一方、東に遺された稀有の大作、 この法隆寺壁画の各壁の主題解釈や制作年代の推定は 法隆寺再建非再建論争ともからんで活発に論議されてきた。 昭和以後の発掘調査に基づく考古学的な方法によって、 若草伽藍の発見などにより、現金堂は、 天智9年 (670) の火災 (『日本書紀』) 後の再建と見るのが 今日一般的である。 壁画の主題については、図1に示す様な解釈がほぼ定着しているものの 結論をみるには至っていない。 また近年可能となった敦煌壁画との具体的な比較研究は、 法隆寺壁画のより詳細な再検討を我々に不可欠なものとしている。

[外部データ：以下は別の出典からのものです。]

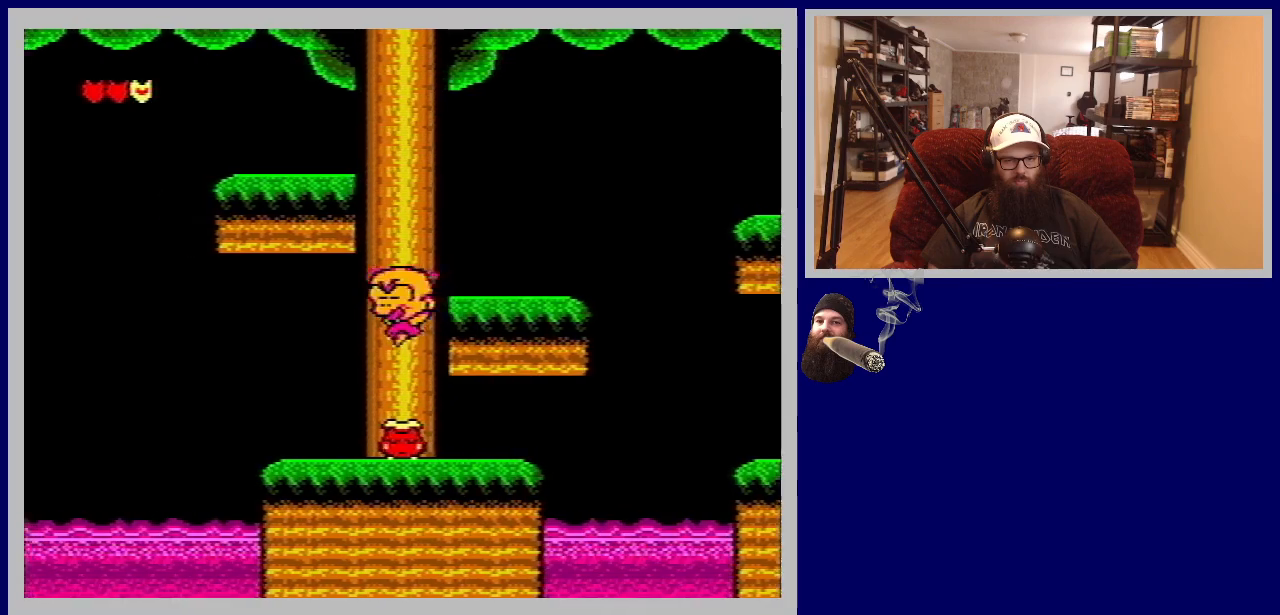
{"buttons": [], "events": [[33, "DPAD_RIGHT", "down"], [117, "B", "down"], [217, "DPAD_RIGHT", "up"], [317, "B", "up"]]}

再建金堂において壁画は、単なる建築の荘厳にとどまらず、外陣四周に 当時の人々の信仰が深かった
の各仏あわせて四仏 (四大壁) の浄土を現出し、 さらに四隅の小壁には各1体、合わせて8体の当時親しまれ、 或いは渡来したばかりの新たな密教 (雑密) の十一面観音像などを 表わすものであったと考えられる。大小12壁面の主題や表現には一貫した統一原理、 すなわち壁画の論理ともいうべきものが存在したと考えられる。 それは壁画の主題の論理と画面構成の論理とに一応分けられよう。 どの大壁に何仏の浄土を配するか、 小壁は大壁との関係でどのような尊像が描かれるべきか、 こうした主題の論理は、この時代の仏教信仰に深くかかわるところであり、 選択された主題を優れた表現にまで高めるためには造形的、 視覚的な面でのかなり厳密な論理性が求められた。 そして両者が見事に結び付けられたところに この法隆寺壁画の最も優れた特質の一つがあるといって過言ではない。 本展では、内部四周の壁画を、今日はもちろんかつても不可能であった さまざまな視点から、あるいはその全体像を、 あるいは各壁面の構図やディテールの異同を、 視覚を通して我々に直感させてくれるデジタル再現画像によって、 上記の特質がより明確に示されるであろう。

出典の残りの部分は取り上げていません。